In Your 70s? 3 Stocks You Might Want to Buy

Investing in your 70s isn’t like investing when you’re starting a career. You may not be looking for growth from your portfolio because you value safety and cash flow from your investments to fund retirement.

I’ve considered the different goals of those in their 70s and think Verizon Communications Inc. (NYSE: VZ), TerraForm Power Inc (NASDAQ: TERP), and Visa Inc. (NYSE: V) have a combination of stability and strong dividends that investors should love.

Coins going into a jar labeled retirement as a clock ticks.

Verizon

Wireless communications have become a staple in the U.S., and Verizon is a leader in providing the services people use. With one of the best networks, it currently has 116.3 million retail customers paying for their connections each month, and that number is growing. This steady customer growth is driving cash from operations, as well as Verizon’s growing dividend.

VZ Cash from Operations (TTM) data by YCharts.

The sharp drop in cash from operations that you see in the above chart may seem alarming, but it’s actually part of the natural business cycle. As 4G wireless networks have aged, lower-tier competitors like T-Mobile and Sprint have caught up and started attracting customers, thanks to their low prices. Verizon has had to respond with its own price reductions and incentives for customers. But later this year, Verizon will begin rolling out its 5G network across the U.S. and will be years ahead of smaller rivals.

5G is exciting for Verizon because it will enable the company to reach millions of residential users who currently use broadband cable for their internet connection. The technology also will enable self-driving cars, virtual reality, and greater adoption of wearables. If you want a strong dividend yield of 5% from a company leading in an industry that’s growing long term, Verizon is a great pick.

TerraForm Power

Energy is a volatile place to invest in today, with natural gas and oil prices rising and falling faster than I can keep track. But not all energy investments have to take on the risk of an underlying commodity.

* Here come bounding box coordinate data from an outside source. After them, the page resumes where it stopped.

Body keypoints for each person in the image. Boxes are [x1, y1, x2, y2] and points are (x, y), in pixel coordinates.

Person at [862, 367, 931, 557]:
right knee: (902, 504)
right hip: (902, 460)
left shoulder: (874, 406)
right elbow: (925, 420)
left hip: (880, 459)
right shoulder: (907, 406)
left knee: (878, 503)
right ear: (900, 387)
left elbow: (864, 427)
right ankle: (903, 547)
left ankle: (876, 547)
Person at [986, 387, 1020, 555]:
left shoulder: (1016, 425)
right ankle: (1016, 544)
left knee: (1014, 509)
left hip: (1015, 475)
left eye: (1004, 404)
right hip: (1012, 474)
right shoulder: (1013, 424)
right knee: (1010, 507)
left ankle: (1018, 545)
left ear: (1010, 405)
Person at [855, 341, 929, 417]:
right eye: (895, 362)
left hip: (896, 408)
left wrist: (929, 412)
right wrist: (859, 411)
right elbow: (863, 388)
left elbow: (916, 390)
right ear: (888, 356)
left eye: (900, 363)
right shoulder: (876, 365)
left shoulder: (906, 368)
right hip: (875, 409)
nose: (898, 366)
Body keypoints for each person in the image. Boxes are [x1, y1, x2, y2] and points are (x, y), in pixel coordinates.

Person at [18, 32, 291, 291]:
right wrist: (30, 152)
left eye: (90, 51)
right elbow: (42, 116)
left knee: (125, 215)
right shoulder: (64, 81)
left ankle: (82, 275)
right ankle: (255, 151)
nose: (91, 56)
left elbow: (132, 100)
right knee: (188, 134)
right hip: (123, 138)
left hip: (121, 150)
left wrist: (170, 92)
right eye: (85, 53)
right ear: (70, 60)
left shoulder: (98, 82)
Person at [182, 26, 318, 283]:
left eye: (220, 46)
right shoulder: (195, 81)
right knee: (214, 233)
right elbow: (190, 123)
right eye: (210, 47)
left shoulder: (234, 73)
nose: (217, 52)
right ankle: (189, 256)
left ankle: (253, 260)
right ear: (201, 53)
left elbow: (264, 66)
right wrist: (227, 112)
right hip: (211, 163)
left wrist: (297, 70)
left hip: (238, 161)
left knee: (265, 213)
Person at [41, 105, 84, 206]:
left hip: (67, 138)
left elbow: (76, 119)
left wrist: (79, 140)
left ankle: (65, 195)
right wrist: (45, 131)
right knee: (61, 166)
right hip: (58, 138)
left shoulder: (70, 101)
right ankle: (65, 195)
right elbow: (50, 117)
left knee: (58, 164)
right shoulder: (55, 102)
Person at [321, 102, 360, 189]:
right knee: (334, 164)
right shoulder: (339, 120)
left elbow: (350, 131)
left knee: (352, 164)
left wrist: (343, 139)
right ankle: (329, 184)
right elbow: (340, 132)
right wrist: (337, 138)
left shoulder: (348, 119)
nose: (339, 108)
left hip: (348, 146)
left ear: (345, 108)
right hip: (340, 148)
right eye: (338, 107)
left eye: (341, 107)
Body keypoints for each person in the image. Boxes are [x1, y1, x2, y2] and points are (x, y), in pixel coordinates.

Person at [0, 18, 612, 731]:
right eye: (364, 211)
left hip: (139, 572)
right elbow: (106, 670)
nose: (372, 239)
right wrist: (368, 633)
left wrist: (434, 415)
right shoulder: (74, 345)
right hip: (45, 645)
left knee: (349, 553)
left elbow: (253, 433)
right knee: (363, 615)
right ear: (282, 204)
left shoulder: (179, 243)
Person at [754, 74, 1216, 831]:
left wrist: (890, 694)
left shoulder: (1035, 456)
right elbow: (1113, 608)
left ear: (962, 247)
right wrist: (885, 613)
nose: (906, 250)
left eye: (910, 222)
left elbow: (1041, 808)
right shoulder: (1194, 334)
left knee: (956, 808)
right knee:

TerraForm Power is a yieldco that owns renewable-energy projects that have an average of 14 years left on their contracts to sell electricity to customers like utilities. This ensures the cash flow from these projects, which ultimately pays the $0.76 per-share dividend that’s expected in 2018.

Long term, TerraForm Power will keep about 15% to 20% of its cash available for distribution to fund organic growth, helping drive a projected 5% to 8% annual dividend increase. The contracted cash flows that drive the current dividend along with the organic growth that will lead to dividend growth in the future make this a great stock for investors looking for consistent cash flow from their portfolios.

Visa

Credit cards have been around for decades, and companies like Visa still are growing and processing more and more payments. Visa’s operating revenue jumped 22% in 2017, to $18.4 billion, on 11% organic growth in payment volume. This growth is a continuation of a long-term trend.

V Revenue (TTM) data by YCharts.

Visa’s position in the payment market is tough to compete with because it’s an intermediary between banks, businesses, and customers. Unless the entire global payment structure changes, the company will maintain a valuable position.

Visa isn’t the best dividend stock on the market, with a current yield of 0.7%, but it has growth potential that tops Verizon and TerraForm Power.

Building a portfolio for retirement

If you’re looking for a way to generate a little more yield than bonds are paying and are turning to the stock market, these three companies are great places to start.